Stable food but higher transport inflation. F&B and tobacco inflation remained steady at 5.0% y-o-y, with monthly inflation easing to 0.1% m-o-m from 0.4% in September. As expected, higher prices of red chili, chicken meat, and eggs were partly offset by declines in red onion, cayenne pepper, and rice (Exhibit 3). Transport reported monthly inflation of 0.1% m-o-m, up from -0.02% in September, implying 0.5% y-o-y from -0.1%, reflecting higher non-subsidized fuel and diesel prices (Exhibit 4).

We maintain the lower inflation forecast for 2025. We continue to forecast lower average headline inflation of 1.8% in 2025, indicating a sharp decline from 2.3% in 2024. However, the higher-than-expected October outturn provides some upside risk to our forecast.

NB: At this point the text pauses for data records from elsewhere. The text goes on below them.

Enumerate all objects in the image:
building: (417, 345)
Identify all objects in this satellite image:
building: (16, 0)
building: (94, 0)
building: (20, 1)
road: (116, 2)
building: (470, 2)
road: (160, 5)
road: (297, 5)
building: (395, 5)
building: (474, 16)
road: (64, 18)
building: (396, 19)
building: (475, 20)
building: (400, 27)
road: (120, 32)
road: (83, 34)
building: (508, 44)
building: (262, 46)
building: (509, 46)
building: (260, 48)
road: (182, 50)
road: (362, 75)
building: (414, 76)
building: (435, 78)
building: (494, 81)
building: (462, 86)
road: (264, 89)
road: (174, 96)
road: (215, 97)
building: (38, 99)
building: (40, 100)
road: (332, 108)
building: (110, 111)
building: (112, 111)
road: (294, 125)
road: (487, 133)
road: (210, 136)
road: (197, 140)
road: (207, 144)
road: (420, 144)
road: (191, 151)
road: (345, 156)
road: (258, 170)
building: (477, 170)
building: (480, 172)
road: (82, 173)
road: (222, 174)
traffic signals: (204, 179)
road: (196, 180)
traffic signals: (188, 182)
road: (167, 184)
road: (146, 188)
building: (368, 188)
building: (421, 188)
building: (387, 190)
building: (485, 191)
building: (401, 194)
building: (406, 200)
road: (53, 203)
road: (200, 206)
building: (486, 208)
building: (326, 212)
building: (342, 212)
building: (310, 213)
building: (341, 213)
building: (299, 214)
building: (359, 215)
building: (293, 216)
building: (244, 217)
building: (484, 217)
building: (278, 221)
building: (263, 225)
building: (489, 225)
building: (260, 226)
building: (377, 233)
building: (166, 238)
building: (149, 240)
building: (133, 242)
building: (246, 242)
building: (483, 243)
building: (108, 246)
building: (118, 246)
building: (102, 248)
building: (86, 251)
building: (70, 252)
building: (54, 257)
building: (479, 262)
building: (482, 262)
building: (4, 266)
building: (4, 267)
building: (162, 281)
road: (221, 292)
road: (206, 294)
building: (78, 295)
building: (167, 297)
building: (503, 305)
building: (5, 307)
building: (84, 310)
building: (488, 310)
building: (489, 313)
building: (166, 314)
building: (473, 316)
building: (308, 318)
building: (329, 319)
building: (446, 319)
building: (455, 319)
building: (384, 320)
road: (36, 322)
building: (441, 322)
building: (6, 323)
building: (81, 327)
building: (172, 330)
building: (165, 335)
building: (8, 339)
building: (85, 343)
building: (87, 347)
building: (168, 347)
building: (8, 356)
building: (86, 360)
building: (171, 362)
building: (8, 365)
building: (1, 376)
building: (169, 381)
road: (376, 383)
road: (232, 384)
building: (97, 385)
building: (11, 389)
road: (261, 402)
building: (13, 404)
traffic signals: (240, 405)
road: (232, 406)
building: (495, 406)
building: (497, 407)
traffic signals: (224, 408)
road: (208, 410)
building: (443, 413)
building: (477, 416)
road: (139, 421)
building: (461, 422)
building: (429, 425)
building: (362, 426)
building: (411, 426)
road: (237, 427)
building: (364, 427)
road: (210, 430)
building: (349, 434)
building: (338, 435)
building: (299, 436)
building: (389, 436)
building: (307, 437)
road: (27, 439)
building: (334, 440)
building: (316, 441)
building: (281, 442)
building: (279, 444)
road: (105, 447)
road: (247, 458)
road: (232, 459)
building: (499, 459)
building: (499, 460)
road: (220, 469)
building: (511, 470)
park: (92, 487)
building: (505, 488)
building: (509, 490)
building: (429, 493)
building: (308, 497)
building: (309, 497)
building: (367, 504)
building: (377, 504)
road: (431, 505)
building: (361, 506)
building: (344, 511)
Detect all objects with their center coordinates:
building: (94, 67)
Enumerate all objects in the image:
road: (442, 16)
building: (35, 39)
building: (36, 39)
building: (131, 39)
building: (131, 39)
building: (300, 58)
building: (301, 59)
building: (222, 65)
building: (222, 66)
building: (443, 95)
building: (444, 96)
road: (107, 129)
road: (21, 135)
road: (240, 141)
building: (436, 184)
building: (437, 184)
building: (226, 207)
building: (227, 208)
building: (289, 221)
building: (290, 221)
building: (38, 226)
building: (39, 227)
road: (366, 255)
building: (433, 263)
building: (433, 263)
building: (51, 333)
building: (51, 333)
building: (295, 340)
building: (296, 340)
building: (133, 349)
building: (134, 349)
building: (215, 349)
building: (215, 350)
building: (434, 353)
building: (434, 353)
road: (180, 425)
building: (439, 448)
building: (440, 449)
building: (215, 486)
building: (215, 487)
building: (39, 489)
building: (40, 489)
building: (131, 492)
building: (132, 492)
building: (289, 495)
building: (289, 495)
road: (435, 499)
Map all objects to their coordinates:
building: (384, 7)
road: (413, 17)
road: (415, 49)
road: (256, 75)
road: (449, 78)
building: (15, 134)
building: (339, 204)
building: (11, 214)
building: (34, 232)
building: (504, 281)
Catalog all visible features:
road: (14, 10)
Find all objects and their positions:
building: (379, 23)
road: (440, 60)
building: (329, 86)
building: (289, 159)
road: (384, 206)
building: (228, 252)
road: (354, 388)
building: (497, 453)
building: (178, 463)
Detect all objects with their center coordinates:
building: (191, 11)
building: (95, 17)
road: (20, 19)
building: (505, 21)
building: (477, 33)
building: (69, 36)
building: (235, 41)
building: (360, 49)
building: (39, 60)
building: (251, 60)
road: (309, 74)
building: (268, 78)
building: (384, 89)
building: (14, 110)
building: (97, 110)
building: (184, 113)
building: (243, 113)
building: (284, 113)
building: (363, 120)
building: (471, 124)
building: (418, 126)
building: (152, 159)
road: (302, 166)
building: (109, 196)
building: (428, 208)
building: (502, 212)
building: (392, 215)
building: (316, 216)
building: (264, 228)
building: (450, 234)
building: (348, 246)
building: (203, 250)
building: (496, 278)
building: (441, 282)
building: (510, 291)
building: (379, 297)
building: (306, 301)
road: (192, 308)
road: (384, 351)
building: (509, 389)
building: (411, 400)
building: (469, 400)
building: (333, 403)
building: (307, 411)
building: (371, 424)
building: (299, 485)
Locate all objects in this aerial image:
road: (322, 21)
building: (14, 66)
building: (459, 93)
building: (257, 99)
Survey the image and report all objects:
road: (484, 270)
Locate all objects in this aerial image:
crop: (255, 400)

For 2026, we expect inflation to average higher at 2.6%, reflecting the fading base effect from electricity discounts and a gradual demand recovery. The October inflation print will also feed into the 2026 minimum wage formula together with 3Q GDP growth data, with the official announcement likely on 21 November.

Policy implications. We maintain our forecast for the BI Rate to decline to a terminal level of 4.00% in 2026, implying one 25bp cut in 2025 with the remaining easing in 2026. The October inflation outturn suggests a lower real BI Rate of 1.9%, down from 2.1% in September (Exhibit 5), but still above the long-term average of 1.6%, indicating a still-restrictive monetary stance. Underlying inflation also remains low after excluding the gold effect, suggesting still-weak domestic demand. However, intensified Rupiah pressures could force BI to shift toward a more pro-stability stance.